As for the downside case for Financials over the balance of 2019 and into 2020:

  • It comes down to 2 words: “recession fears”.
  • Yes, by any measure bank balance sheets are in great shape. Both consumer and business loan losses remain near cycle lows and well below prior-cycle levels. And the recent decline in interest rates should spur loan growth in Q4.
  • But Financials are a cyclical group, so that’s slim comfort. And while aggregate reserves are high, the recent kerfuffle in the repo market shows that individual banks either have large surpluses or very few.

In the end, we think the near term future for US Financials will come down to macroeconomic sentiment, which means this is essentially a rate call.

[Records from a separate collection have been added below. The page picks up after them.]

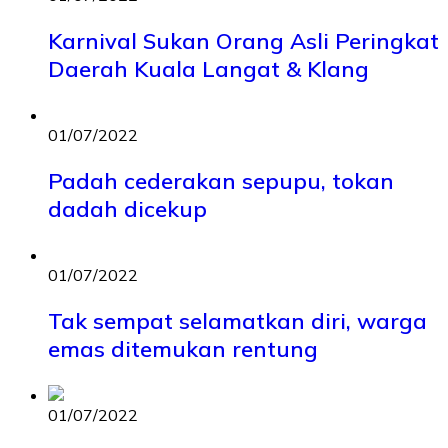
Karnival Sukan Orang Asli Peringkat
Daerah Kuala Langat & Klang
01/07/2022
Padah cederakan sepupu, tokan
dadah dicekup
01/07/2022
Tak sempat selamatkan diri, warga
emas ditemukan rentung
01/07/2022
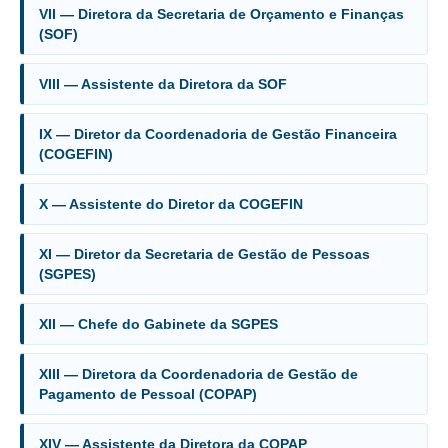
VII — Diretora da Secretaria de Orçamento e Finanças
(SOF)
Faça sua Manifestação
Acompanhe sua manifestação
VIII — Assistente da Diretora da SOF
Ouvidoria Da Mulher
Serviço de Informação ao Cidadão - SIC
IX — Diretor da Coordenadoria de Gestão Financeira
(COGEFIN)
Relatórios Estatísticos
Consulte o seu Processo Trabalhista
X — Assistente do Diretor da COGEFIN
Lei Geral de Proteção de Dados - LGPD
Integração das Ouvidorias
XI — Diretor da Secretaria de Gestão de Pessoas
(SGPES)
O que é Ouvidoria?
XII — Chefe do Gabinete da SGPES
Carta de Serviços à Cidadania
Ouvidoria no CSJT
XIII — Diretora da Coordenadoria de Gestão de
Pagamento de Pessoal (COPAP)
Dúvidas Frequentes
Avalie os Serviços da Ouvidoria
XIV — Assistente da Diretora da COPAP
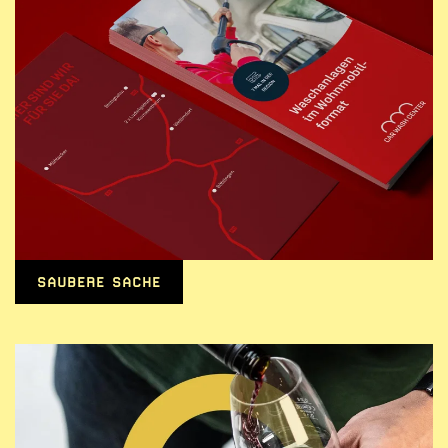
SAUBERE SACHE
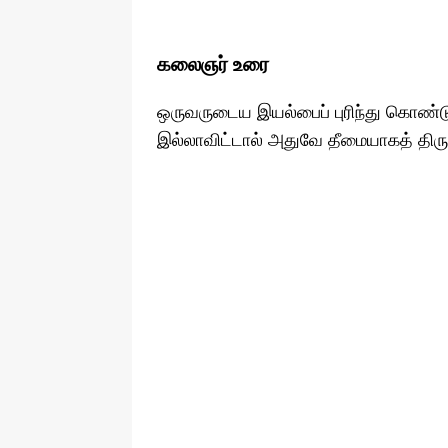
கலைஞர் உரை
ஒருவருடைய இயல்பைப் புரிந்து கொண்ட
இல்லாவிட்டால் அதுவே தீமையாகத் திருப்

  • 10-year Treasury yields saw their lows for the YTD at the start of September, at 1.46%. Their slide from late July (when they yielded 2.1%) hit large cap Financials by 9%, the worst selloff for the sector in 2019.
  • Conversely, the bounce back for Treasury yields in the first 2 weeks of September (to 1.9%) lifted Financials by 6%.
  • The group has been in a volatile holding pattern since then, mirroring the tug of war in long-term interest rates. One side is pulling on the idea that the US-China trade war is ending, allowing for better global growth in 2020. The other side thinks the recessionary die is cast and rates will move ever lower.

Our conclusion: US Financials are 100% levered to an optimistic investment viewpoint that believes in a reacceleration of global economic growth in 2020. That will lift long-term interest rates, removing the specter of recession and give this cyclical group a strong shove higher. Valuations are cheap enough and fundamentals are solid. Neither of those are good enough to make the group work, however, if the world slips into even a shallow recession.

For all that, this is not a bet we’re comfortable with because there is so little margin of safety. Valuations can easily go to 8-9x or lower for a cyclical group in a downturn, and dividend yields can be 4% or higher for fear those payouts decline in a recession. Having covered cyclical groups since 1991, we’ve seen that movie too many times before. We are therefore, at best, neutral on Financials.